In recent weeks, three artists have released two separate discs on the same label at the same time: saxophonist James Carter, pianist Chick Corea and pianist Marc Cary. And in July, pianist Joanne Brackeen may follow suit.
It's not a new marketing idea. Bruce Springsteen did it in 1992 with Human Touch and Lucky Town, both on Columbia. Pianist-singer Harry Connick Jr.released We Are In Love and Lofty's Roach Soufflé at the same time in 1990. Columbia marketed the former as a showcase for Connick's crooning; the latter accented his keyboard skills.
But now, the twin-release approach seems to be a trend.
On his own Stretch label, Corea released two discs, both solo piano works, on June 6: Solo Piano — Standards and Solo Piano — Originals. The question is, why didn't he release them as a double-disc set?
"This set of performances that these discs come from were structured so that I play a set of standards first, take an intermission, and then return and play a set of originals and music by Mozart, and so forth," the legendary keyboardist, who turned 59 on June 12, said. "In listening to the tapes, the way I wanted to present the music was as the concert went. Set 1 and set 2. Since I play fairly long sets, there's an hour or more of music on each CD. Rather than marketing it together, it would give the audience a choice of CDs. We'll see how the audience reacts."
Carter, 31, released his two discs, Chasin' the Gypsy and Layin' in the Cut, June 6 on Atlantic Records. With so much consolidation going on at major labels, it's quite a coup for Carter to have gotten the green light. Chasin' the Gypsy, featuring the title track (RealAudio excerpt), is an acoustic homage to guitarist Django Reinhardt. Layin' in the Cut, with the tune "Terminal B" (RealAudio excerpt), is electric funk.
"It was interesting to me, in light of the millennium thing, to have one foot in the past, in a musical sense, and another moving forward in time," Carter said. "I wanted to shake things up, and putting these two albums out at the same time was one way to do it."
Will Both Discs Sell?
But does shaking things up like this help sales? Brook Higdon, general manager at the corporate headquarters for the Olsson's Books and Records chain in Washington, D.C., isn't sure.
"If the artist puts out two totally different records, like a James Carter, then there is a chance that more fans will find out about the other record if they buy one," he said. "Chances are that both will wind up being bought. Any more than two records in a short time frame from even the big names usually won't move that well. When Wynton Marsalis put out that 12-disc series, at first there was a lot of interest and buzz, but it quickly died off."
Francois Grillot, buyer for jazz and blues at the Tower Records in New York, agreed that it's a crapshoot.
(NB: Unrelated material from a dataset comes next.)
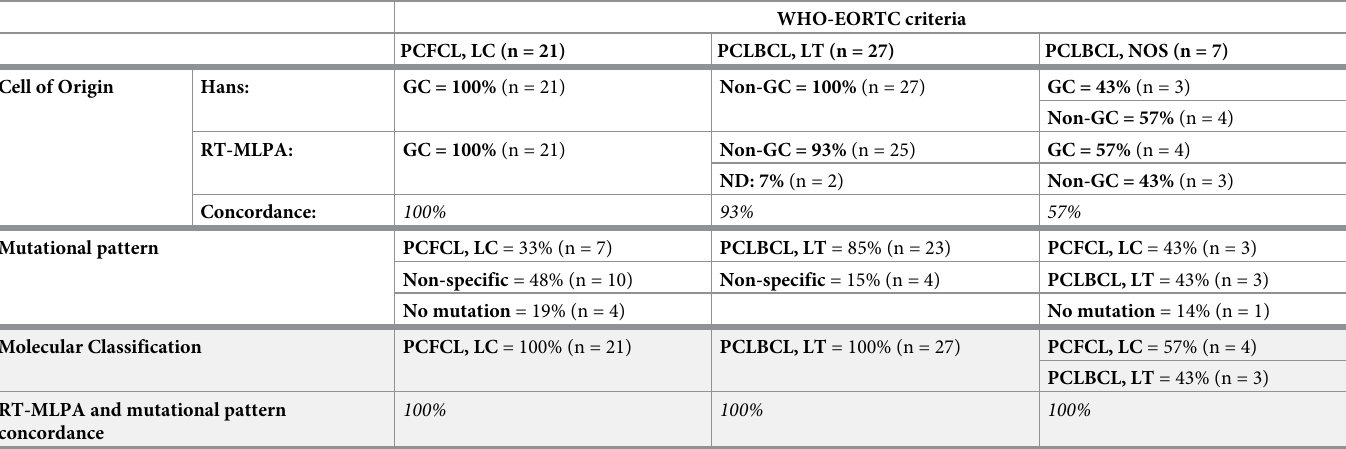
Table 2. Determination of cell of origin status (Germinal centre GC or Non-GC) according to the Hans’ algorithm, RT-MLPA assay and mutational analysis of 55 primary cutaneous large B-cell lymphomas.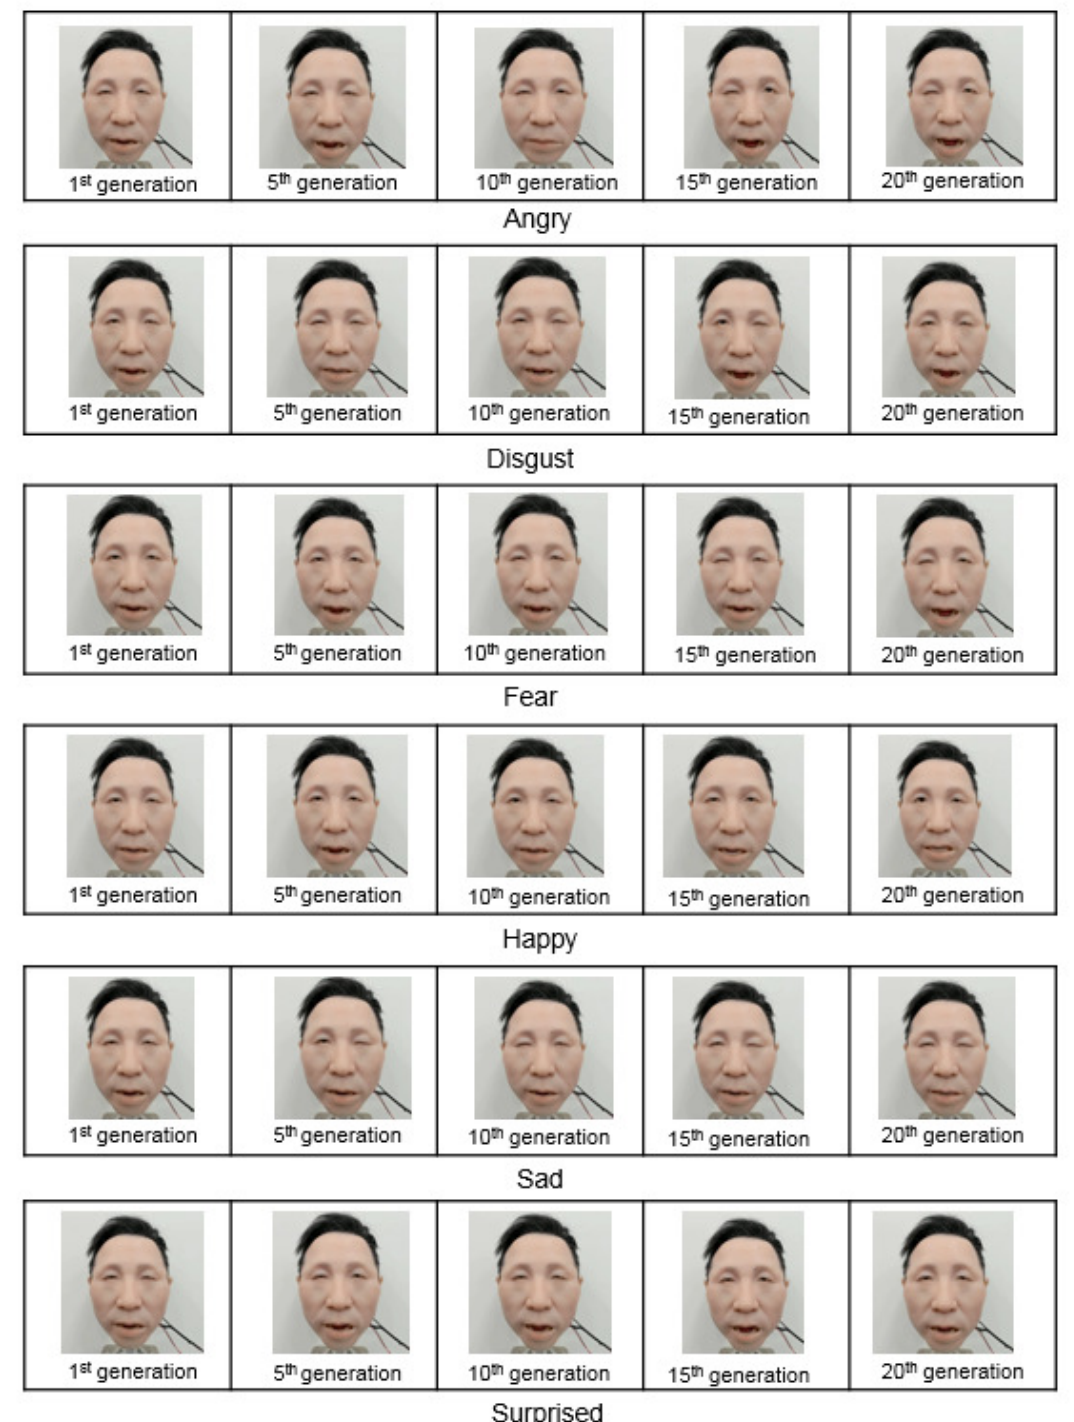
Figure 11. Evolution of different facial expressions in older male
"I know so far that the acoustic James Carter record is doing much better than the electric. If labels want to do a double release, they need to get advance copies out to retailers early. As a buyer, I need that information so I can rely on my knowledge and judgment in ordering. For these records we're talking about, I only got either a copy of one of the discs, or none at all, with just an information sheet and a cover."
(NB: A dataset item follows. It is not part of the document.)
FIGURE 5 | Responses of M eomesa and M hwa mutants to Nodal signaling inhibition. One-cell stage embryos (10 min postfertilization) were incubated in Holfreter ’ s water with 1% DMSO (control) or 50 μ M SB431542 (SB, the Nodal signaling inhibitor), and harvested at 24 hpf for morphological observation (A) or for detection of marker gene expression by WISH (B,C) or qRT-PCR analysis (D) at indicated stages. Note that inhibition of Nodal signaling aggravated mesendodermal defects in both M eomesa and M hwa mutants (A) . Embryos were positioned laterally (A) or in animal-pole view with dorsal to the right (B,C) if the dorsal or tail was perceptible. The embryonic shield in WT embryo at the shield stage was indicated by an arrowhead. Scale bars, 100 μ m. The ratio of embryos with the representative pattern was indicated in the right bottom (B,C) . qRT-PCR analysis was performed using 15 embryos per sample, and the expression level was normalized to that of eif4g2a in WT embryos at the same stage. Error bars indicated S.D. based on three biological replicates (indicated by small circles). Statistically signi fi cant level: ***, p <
Discs With Lives of Their Own
Cary, 33, is a pianist who has learned on the bandstand from three of the masters: drummer Art Taylor and the singers Betty Carter and Abbey Lincoln. His trio album, Trillium, and his solo electric piano record, Rhodes Ahead, came out simultaneously on Jazzateria in March. The first disc features an acoustic group with Tarus Mateen on bass and Nasheet Waits on drums.
"I didn't want the records to distract one from another," Cary said. "That's why we didn't want to put them together in one record. They came to life at the same time, so let's put them out at the same time.
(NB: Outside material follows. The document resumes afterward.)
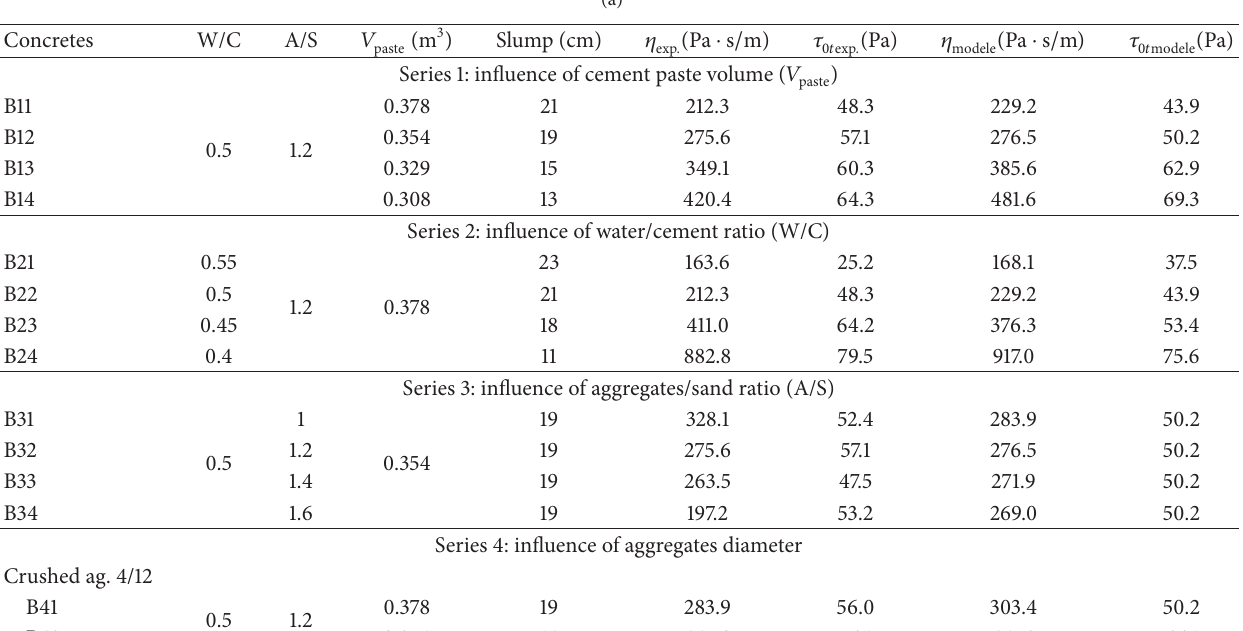
Table 3: (a) Comparison between the interface yield stress calculated by the model and that measured by the tribometer in the first test program. (b) Comparison between the interface yield stress calculated by the model and that measured by the tribometer in the second test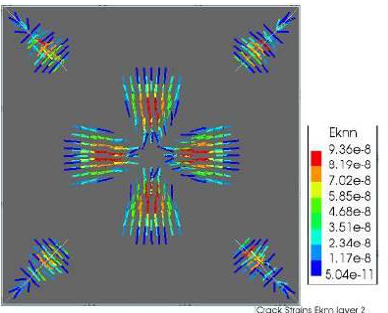
Figure 15. The crack strains result of nonlinear analysis on the medium surface of the first model with pinned constraint.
"I love the Fender Rhodes," he continued. "As a musician, I am inspired by lots of things. So it's not a phenomenon for me to visualize putting together these two records. The songs that are on each record can be played in my acoustic trio or on the Rhodes."
Jazzateria head Preston Baker offered his take on the dual CDs: "Who am I to tell Marc what he should or shouldn't do? He is such a creative artist that when we had this material ready to go, it just made sense to let people hear two of Marc's musical styles. We also knew that if we put out a single record with both electric and acoustic tunes, people would call it disjointed and inconsistent. Now they can't."
Brian Bacchus, director of A&R at Blue Note, spoke about the downsides of a double release.
"If we normally sell a hundred copies of an artist's new record, then naturally each record's individual sales will drop. You might save a little money since you advertise them both at the same time, but all in all, you really are competing against yourself, since the typical fan of an artist will buy one, not two, new discs from a younger artist. If a non-obsessed jazz fan comes into a store and has to choose between one of many new discs from somebody or a classic from Miles that they really need to have, you may be in trouble."
Arkadia Jazz head Bob Karcy, who is considering releasing the albums by Brackeen, acknowledges that to do so could be self-defeating.
"Yes, we may be competing against ourselves, but since one is a live quartet, and one is a solo recital, why not?" he said. "Also, since Brackeen has recently started recording for Arkadia (1999's Pink Elephant Magic), this puts out a loud message."